Micro-C Comparative Analyses

Introduction

Biological questions are seldom answered by analysing single samples in isolation. It is often the case that an experiment aims to make comparisons between two (or more) biological conditions, such as:

Untreated wild type vs treatment
Wild type vs knockout
Normal sample vs tumor

In all cases the goal is to produce a list of differentially interacting regions in one condition relative to the other. The main output for comparative analses is analogous to what is expeected for differential gene expression, where the primary result is a table of regions, the fold change between conditions, and a statistical measure of signficance. For Micro-C, we aim to identify regions of differential interaction directly from the matrix files. See previous steps to generate the required matrices for differential analysis.

Figure 1:

Differential Analysis

Question: How do I perform differential analyses for Micro-C experiments?

Process: Mcool files are first converted to text files of a perferred resolution, and then used as input to the HiCcompare algorithm.

Results: Final results consist of a table of differentially interacting regions, fold change, and measure of statistical signficance.

Files and tools needed:

.cool, .mcool, .hic, or Hic-Pro files for each replicate and sample condition
HiCcompare for single-replicate analysis or multiHiCcompare for multiple replicate experiments.

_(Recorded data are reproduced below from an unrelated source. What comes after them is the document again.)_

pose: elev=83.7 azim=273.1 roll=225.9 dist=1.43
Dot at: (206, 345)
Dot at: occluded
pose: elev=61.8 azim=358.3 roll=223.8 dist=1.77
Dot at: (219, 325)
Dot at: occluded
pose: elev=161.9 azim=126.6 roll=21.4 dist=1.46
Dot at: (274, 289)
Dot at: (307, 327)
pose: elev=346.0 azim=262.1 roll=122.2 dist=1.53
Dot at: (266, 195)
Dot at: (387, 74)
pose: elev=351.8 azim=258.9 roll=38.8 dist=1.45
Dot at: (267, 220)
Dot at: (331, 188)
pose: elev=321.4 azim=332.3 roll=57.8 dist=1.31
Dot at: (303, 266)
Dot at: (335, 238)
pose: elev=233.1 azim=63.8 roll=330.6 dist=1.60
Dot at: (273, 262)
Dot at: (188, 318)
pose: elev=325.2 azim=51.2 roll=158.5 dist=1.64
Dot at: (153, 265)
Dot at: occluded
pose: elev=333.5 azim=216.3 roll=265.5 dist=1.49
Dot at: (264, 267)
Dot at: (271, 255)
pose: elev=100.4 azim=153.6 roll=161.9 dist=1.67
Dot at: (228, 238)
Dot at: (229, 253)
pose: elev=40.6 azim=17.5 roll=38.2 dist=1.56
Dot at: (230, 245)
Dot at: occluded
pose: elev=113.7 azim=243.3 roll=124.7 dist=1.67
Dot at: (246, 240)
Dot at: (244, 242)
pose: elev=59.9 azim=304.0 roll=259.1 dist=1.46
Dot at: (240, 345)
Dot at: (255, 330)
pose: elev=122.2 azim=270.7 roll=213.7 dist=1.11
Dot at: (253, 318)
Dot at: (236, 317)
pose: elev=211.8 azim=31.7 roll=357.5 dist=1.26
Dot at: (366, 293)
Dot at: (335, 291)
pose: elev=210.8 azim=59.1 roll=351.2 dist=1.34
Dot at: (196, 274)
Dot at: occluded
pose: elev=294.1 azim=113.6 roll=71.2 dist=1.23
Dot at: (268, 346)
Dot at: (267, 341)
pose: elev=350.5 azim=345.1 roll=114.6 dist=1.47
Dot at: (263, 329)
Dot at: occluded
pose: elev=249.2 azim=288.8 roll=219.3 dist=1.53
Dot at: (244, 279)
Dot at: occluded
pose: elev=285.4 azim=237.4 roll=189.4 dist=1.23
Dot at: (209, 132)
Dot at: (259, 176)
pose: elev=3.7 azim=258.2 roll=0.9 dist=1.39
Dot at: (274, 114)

As the design of differential analysis experiments are unique to each biological question, there are multiple possibilites for how the analysis can be set up. A common scenario is to compare two conditions where each condition has two replicates, and is described in the multiHiCcompare vignette. The HiCcompare package also contains functions for conversion of various input files

Interpreting results:

Micro-C differential analysis produces a number of intermediate files in addition to the final results table. There are two main outputs to consider:

MD normalization plots
Differential regions table

MD is a concept introduced by the HiCcompare developers and is analogous to the Tukey’s mean/difference plot. M corresponds to the log2 fold change between the two conditions, and D is the distance between the two interacting regions. Loess normalization aims to eliminate the bias introduced by the influence of interaction distance on fold change bewteen two conditions. It is often useful to visualize the effect of normalization between conditions to ensure the data is appropriate for downstream difference detection. An example effect of normalization is given below:

Figure 2:

For difference deteciton, the resulting output file is highly similar to what is expected for gene expression studies, where regions are listed and prioritized by a combination of fold change and a measure of statistical signficance. Below is an example output from HicCompare:

chr1	start1	end1	chr2	start2	end2	IF1	IF2	M	adj.IF1	adj.IF2	adj.M	mc	A	Z	p.value	p.adj
chr1	10000	11000	chr1	10000	11000	15	1	-3.907	14.207	1.056	-3.750	-0.157	7.631	-3.603	0.000	0.736
chr1	16000	17000	chr1	16000	17000	6	2	-1.585	5.683	2.112	-1.428	-0.157	3.897	-1.291	0.197	0.863
chr1	17000	18000	chr1	17000	18000	6	3	-1.000	5.683	3.167	-0.843	-0.157	4.425	-0.708	0.479	0.904
chr1	22000	23000	chr1	22000	23000	3	1	-1.585	2.841	1.056	-1.428	-0.157	1.949	NA	1.000	1.000
chr1	24000	25000	chr1	24000	25000	1	1	0.000	0.947	1.056	0.157	-0.157	1.001	NA	1.000	1.000
chr1	27000	28000	chr1	27000	28000	2	2	0.000	1.894	2.112	0.157	-0.157	2.003	0.288	0.773	0.904
chr1	28000	29000	chr1	28000	29000	1	1	0.000	0.947	1.056	0.157	-0.157	1.001	NA	1.000	1.000
chr1	31000	32000	chr1	31000	32000	4	1	-2.000	3.788	1.056	-1.843	-0.157	2.422	-1.704	0.088	0.863
chr1	36000	37000	chr1	36000	37000	2	1	-1.000	1.894	1.056	-0.843	-0.157	1.475	NA	1.000	1.000

The most relevant fields from the output will be:

adj.M – the log fold change in coverage between the two conditions
p.adj – a p-value, after correction for multiple hypothesis testing, on the statistical signficance of the observed fold change

Considerations:

Replication – It is generally advisable to have technical replicates for differential analyses, as this will produce more statistically robust results.